Both views, in the opinion of Sir Julian Huxley, are untrue. In the Galton Lecture to the Eugenics Society last week he said that by relying on our knowledge of the course of pre-human evolution and present day species formation, and on the results of pre-scientific animal and plant breeding, "we can be sure that the general level of human performance and genetic capacity could be markedly raised". He believes that this could be done "simply by encouraging the differential reproduction of human beings exhibiting generally desirable characteristics such as health, physical beauty, manual dexterity, longevity, athletic ability, intelligence, general mental ability, mathematical, aesthetic and other special aptitudes, and capacity for leadership and for cooperative effort."
He said that experience shows that radical social changes can occur by consent, and can be affected by a combination of persuasion and good leadership, especially when the level of general education is high. Accordingly, better education, especially with respect to biology, reproductive physiology, genetics and evolution, would in his opinion be needed before embarking on a eugenic programme. He thought that another prerequisite would be the control of the present excessive rate of population increase.

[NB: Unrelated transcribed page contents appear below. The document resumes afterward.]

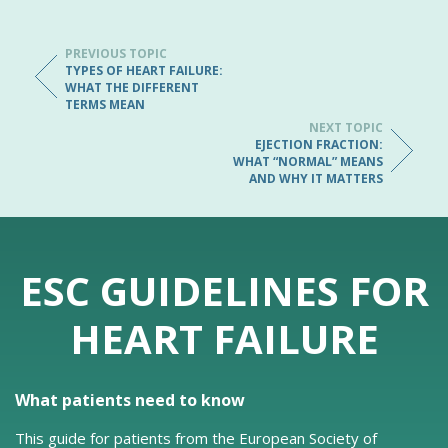
PREVIOUS TOPIC
TYPES OF HEART FAILURE:
WHAT THE DIFFERENT
TERMS MEAN
NEXT TOPIC
EJECTION FRACTION:
WHAT “NORMAL” MEANS
AND WHY IT MATTERS
ESC GUIDELINES FOR
HEART FAILURE
What patients need to know
This guide for patients from the European Society of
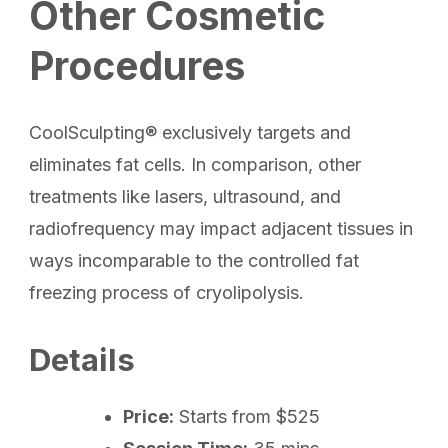
Other Cosmetic
Procedures
CoolSculpting® exclusively targets and
eliminates fat cells. In comparison, other
treatments like lasers, ultrasound, and
radiofrequency may impact adjacent tissues in
ways incomparable to the controlled fat
freezing process of cryolipolysis.
Details
Price:
Starts from $525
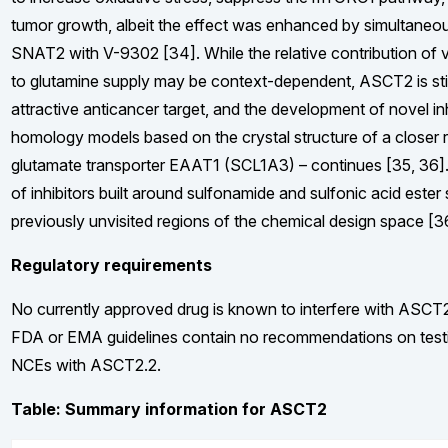
tumor growth, albeit the effect was enhanced by simultaneo
SNAT2 with V-9302 [34]. While the relative contribution of v
to glutamine supply may be context-dependent, ASCT2 is stil
attractive anticancer target, and the development of novel in
homology models based on the crystal structure of a closer r
glutamate transporter EAAT1 (SCL1A3) – continues [35, 36]. 
of inhibitors built around sulfonamide and sulfonic acid ester
previously unvisited regions of the chemical design space [3
Regulatory requirements
No currently approved drug is known to interfere with ASCT2
FDA or EMA guidelines contain no recommendations on testin
NCEs with ASCT2.2.
Table: Summary information for ASCT2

“Negative eugenics" aims to reduce the frequency and prevent the spread of genetic diseases that result from undesirable genes or gene combinations, including such conditions as haemophilia, schizophrenia, susceptibility to diabetes, various types of mental defect including very low IQ, certain temperamental deficiencies and, of course, the great majority of radiation-induced mutational defects. The need for negative eugenics has become urgent in recent years, mainly owing to advances in medicine, public health and social welfare which permit the survival and reproduction of many types who would have died young in earlier periods
Sir Julian seemed sure that early Man's social organisation in the form of small competing groups would have encouraged genetic improvement of characters like intelligence, manual dexterity and ability to communicate and cooperate. Today, however, with the increase in size and reduction in numbers of competing social groups, intra-group selection has become much less effective. Intra-group cooperation has permitted the survival of genetically defective types and the spread of undesirable mutations. He considered there was "every prospect of general genetic retrogression unless we amend our social organisation" . He thought that taxation and family allowance systems should be modified to discourage excessive reproduction.

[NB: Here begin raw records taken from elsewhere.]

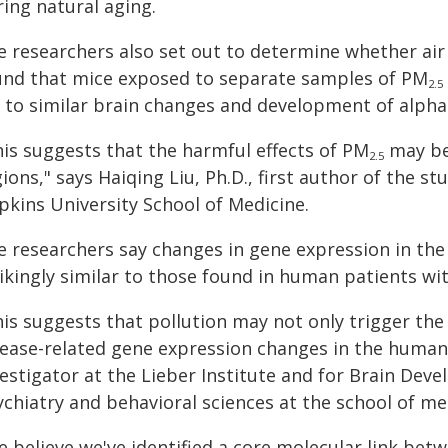
ing natural aging.
 researchers also set out to determine whether air 
und that mice exposed to separate samples of PM
2.5
d to similar brain changes and development of alpha
his suggests that the harmful effects of PM
may be 
2.5
ions," says Haiqing Liu, Ph.D., first author of the s
pkins University School of Medicine.
e researchers say changes in gene expression in the
rikingly similar to those found in human patients w
is suggests that pollution may not only trigger the 
sease-related gene expression changes in the human 
vestigator at the Lieber Institute and for Brain Dev
chiatry and behavioral sciences at the school of me
e believe we've identified a core molecular link be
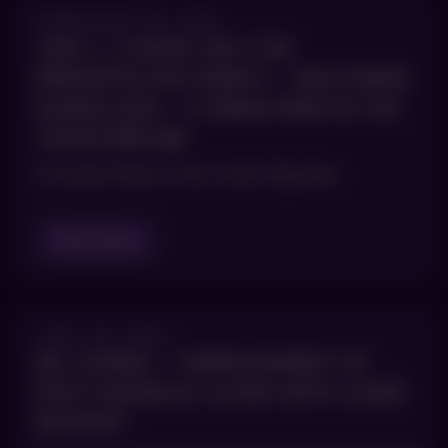
FEBRUARY 28, 2024
JOEL L. COHEN, MD | THE
DERMATOLOGY DIGEST – MAUI DERM
HAWAII 2024 – A SNEAK PEEK IN THE
TOXIN PIPELINE
A Sneak Peek in the Toxin Pipeline
Read Blog
JULY 25, 2023
DR. COHEN – “IMPROVEMENT OF
POST-SURGICAL SCARS WITH LASER
DEVICES”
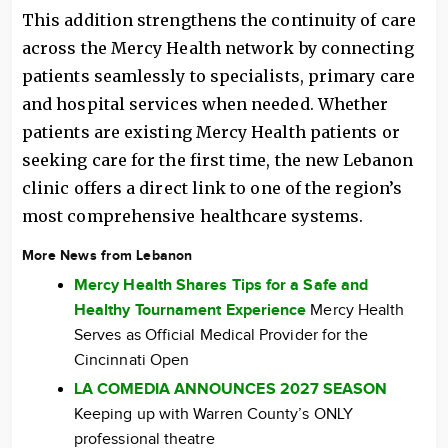
This addition strengthens the continuity of care
across the Mercy Health network by connecting
patients seamlessly to specialists, primary care
and hospital services when needed. Whether
patients are existing Mercy Health patients or
seeking care for the first time, the new Lebanon
clinic offers a direct link to one of the region’s
most comprehensive healthcare systems.
More News from Lebanon
Mercy Health Shares Tips for a Safe and
Healthy Tournament Experience
Mercy Health
Serves as Official Medical Provider for the
Cincinnati Open
LA COMEDIA ANNOUNCES 2027 SEASON
Keeping up with Warren County’s ONLY
professional theatre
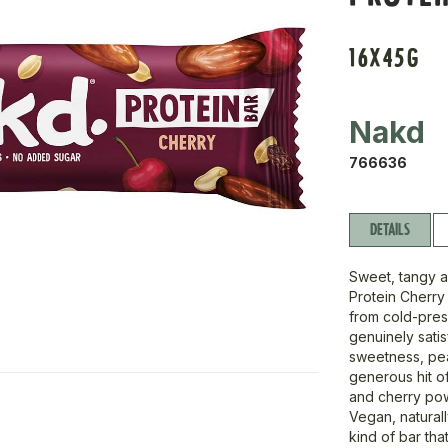
16X45G
Nakd
766636
DETAILS
Sweet, tangy a
Protein Cherry
from cold-pres
genuinely satis
sweetness, pea
generous hit of
and cherry powd
Vegan, naturall
kind of bar tha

"Positive eugenics", in his view, was more inspiring but also more difficult. However, the necessary techniques were already available or could be readily perfected. They included safe and simple methods for controlling conception, artificial insemination from donor males, and the preservation of mammalian sperm for indefinite periods by deep freezing. Furthermore it could be only a matter of time, he thought, before we arrived at a method of assuring a long-term supply of female gametes by freezing female germ cells. The first step towards large-scale positive eugenics would be the decision by a few enlightened couples to have recourse to what had been called "eutelegenesis" - artificial insemination by means of sperm from some admired donor who will "father" their children. "It is frequently objected," Sir Julian said, "that such practices will never be generally adopted as they run counter to deep-seated human 'instincts'. I do not believe this.
Certainly, there will at first be widespread and often violent opposition, just as there has been to birth control and to legal reforms concerning homosexuality. But the opposition will spring from tradition and prejudice, not from instinct."